Misconfiguration Symptom Fix
No replay protection A code shoulder-surfed or phished is reusable within its window Persist the last accepted time-step per user; reject any code whose step is <= the last accepted step
Time window too wide window: 5 or higher accepts codes for several minutes, widening the phishing window Use window: 1 (±30s); fix server clock drift with NTP rather than widening the window
Secret stored unencrypted A database leak exposes every user’s TOTP secret, forging codes forever Encrypt secrets with an envelope key from a KMS; the column should hold ciphertext, not base32
No rate limiting 6-digit codes are brute-forceable in hours without throttling Per-account and per-IP rate limits with exponential backoff and lockout after N failures
SMS used as the “have” factor SIM-swap and SS7 interception bypass MFA entirely Treat SMS OTP as a last resort; prefer TOTP, and FIDO2 for high-value accounts
Pending enrollment trusted A secret is marked active before the user proves possession Require one valid code before activating; until then the factor is “pending” and not enforced

FIDO2/WebAuthn: The Phishing-Resistant Factor

TOTP raises the cost of attack but does not eliminate phishing: a real-time proxy can relay the 6-digit code as fast as the user types it.

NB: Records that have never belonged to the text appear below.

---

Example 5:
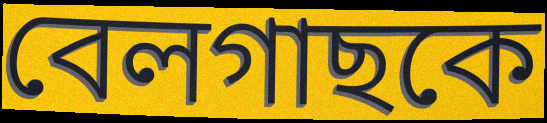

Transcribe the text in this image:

বেলগাছকেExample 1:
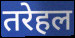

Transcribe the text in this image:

तरेहल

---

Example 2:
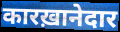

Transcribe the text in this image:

कारख़ानेदार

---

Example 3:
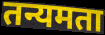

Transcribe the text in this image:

तन्यमता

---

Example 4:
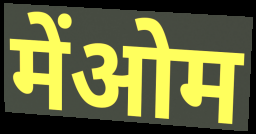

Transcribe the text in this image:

मेंओम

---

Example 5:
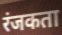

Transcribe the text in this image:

रंजकताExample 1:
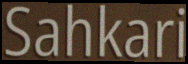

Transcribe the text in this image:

Sahkari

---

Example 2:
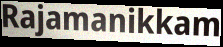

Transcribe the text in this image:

Rajamanikkam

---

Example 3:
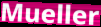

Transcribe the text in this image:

Mueller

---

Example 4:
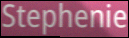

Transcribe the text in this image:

Stephenie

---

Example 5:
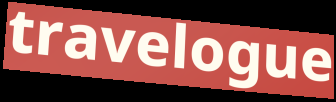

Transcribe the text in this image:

travelogue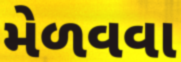
મેળવવાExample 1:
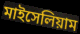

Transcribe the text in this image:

মাইসেলিয়াম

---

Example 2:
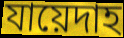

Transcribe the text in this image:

যায়েদাহ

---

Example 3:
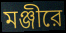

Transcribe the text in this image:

মঞ্জীরে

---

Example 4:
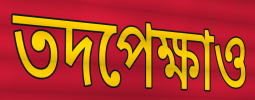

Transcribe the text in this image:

তদপেক্ষাও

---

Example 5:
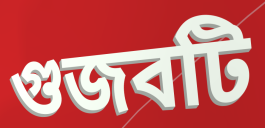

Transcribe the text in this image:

গুজবটি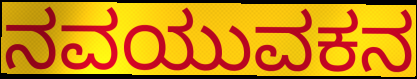
ನವಯುವಕನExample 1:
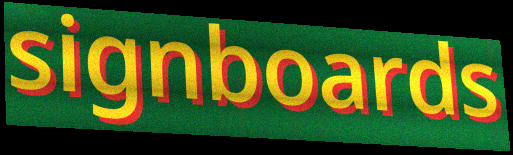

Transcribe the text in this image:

signboards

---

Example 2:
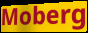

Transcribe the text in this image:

Moberg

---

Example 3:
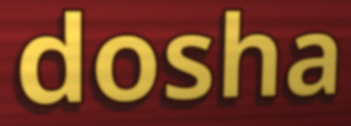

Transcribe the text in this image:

dosha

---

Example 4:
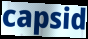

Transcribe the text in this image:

capsid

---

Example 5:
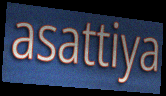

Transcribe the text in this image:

asattiya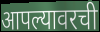
आपल्यावरची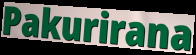
PakuriranaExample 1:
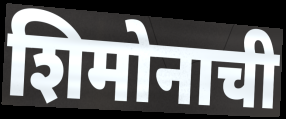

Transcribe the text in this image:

शिमोनाची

FIDO2 closes that gap. In a WebAuthn ceremony (a W3C specification, with CTAP2 as the authenticator transport), the authenticator generates an asymmetric key pair scoped to the Relying Party ID. Authentication signs a server challenge bound to the origin; the browser will not release a signature to a look-alike domain, so a phishing site receives nothing usable. The private key never leaves the authenticator, and each assertion carries a signature counter that detects cloned credentials.

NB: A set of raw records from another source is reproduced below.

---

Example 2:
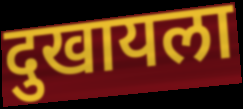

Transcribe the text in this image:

दुखायला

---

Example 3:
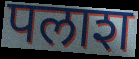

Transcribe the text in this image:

पलाश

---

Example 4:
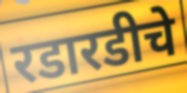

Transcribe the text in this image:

रडारडीचे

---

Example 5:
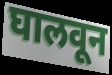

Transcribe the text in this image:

घालवून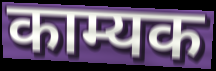
काम्यकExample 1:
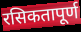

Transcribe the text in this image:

रसिकतापूर्ण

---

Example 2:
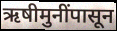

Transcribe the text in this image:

ऋषीमुनींपासून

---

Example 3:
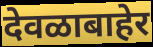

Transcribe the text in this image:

देवळाबाहेर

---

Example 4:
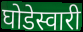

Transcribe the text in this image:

घोडेस्वारी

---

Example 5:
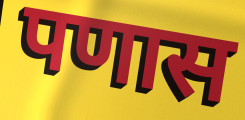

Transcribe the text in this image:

पणास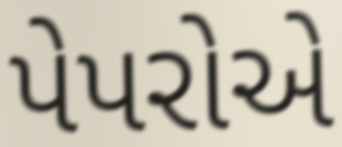
પેપરોએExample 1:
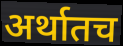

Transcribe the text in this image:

अर्थातच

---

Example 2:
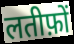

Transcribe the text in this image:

लतीफ़ों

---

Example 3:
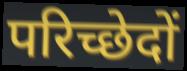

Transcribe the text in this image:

परिच्छेदों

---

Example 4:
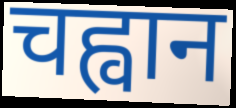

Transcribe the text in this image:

चह्वान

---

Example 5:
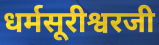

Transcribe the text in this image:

धर्मसूरीश्वरजी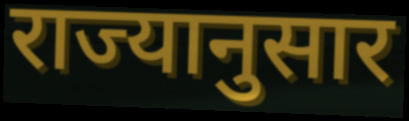
राज्यानुसार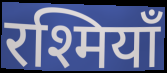
रश्मियाँ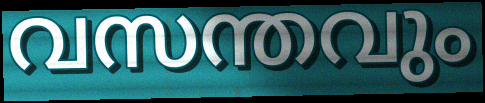
വസന്തവുംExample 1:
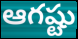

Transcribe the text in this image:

ఆగష్టు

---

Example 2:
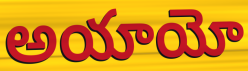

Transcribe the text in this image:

అయాయో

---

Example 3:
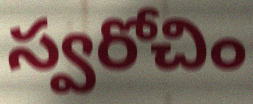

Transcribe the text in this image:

స్వరోచిం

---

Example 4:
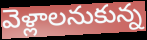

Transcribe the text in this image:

వెళ్లాలనుకున్న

This is why high-assurance flows pair a phishing-resistant factor with step-up authentication for sensitive actions — you require a fresh, strong factor immediately before an irreversible operation rather than trusting a hours-old login. The full registration and assertion ceremonies, including @simplewebauthn/server, are the subject of the dedicated passkeys and WebAuthn walkthrough, where FIDO2 is also used as a primary passwordless credential.

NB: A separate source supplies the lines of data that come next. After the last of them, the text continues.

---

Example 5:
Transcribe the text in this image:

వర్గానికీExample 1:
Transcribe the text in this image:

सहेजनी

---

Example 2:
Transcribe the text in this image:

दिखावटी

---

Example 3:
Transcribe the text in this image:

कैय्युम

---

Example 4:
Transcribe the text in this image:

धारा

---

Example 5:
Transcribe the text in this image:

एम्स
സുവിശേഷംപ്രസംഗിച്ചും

Factor Phishing-resistant Replay-resistant NIST AAL ceiling
SMS / email OTP No No AAL1
TOTP authenticator No Yes (with last-step tracking) AAL2
Push approval Partial (number matching helps) Yes AAL2
FIDO2 / WebAuthn key Yes Yes AAL3

Assurance Levels

NIST SP 800-63B frames MFA in terms of Authenticator Assurance Levels. AAL1 allows single-factor; AAL2 requires two distinct factors and is the baseline for most authenticated applications; AAL3 requires a hardware-based, phishing-resistant authenticator with verifier-impersonation resistance — in practice, FIDO2. Mapping these levels onto sessions matters operationally: record which AAL a session reached and the time the factor was presented, so policy can demand re-verification when a request exceeds the session’s current assurance. Recovery is the soft underbelly of any MFA deployment — if a reset flow drops the user back to a single factor, you have spent engineering effort for nothing, which is why generating and storing MFA recovery codes must be hashed, single-use, and rate-limited like any other credential.

Security Implications

The threat model for MFA centers on four attacks. Phishing/relay is mitigated only by origin-bound factors (FIDO2); TOTP narrows but does not close it. Replay within a TOTP window is closed by last-used-step tracking. Brute force against 6-digit codes is closed by rate limiting and lockout (OWASP ASVS V2.2). Secret disclosure via database compromise is closed by KMS-backed encryption at rest. Above all, ensure the second factor is actually enforced: a frequent and damaging bug is checking MFA on the login page but allowing API tokens, password-reset flows, or “remember this device” cookies to mint full sessions that bypass it entirely. Every path that establishes an authenticated session must run through the same factor policy.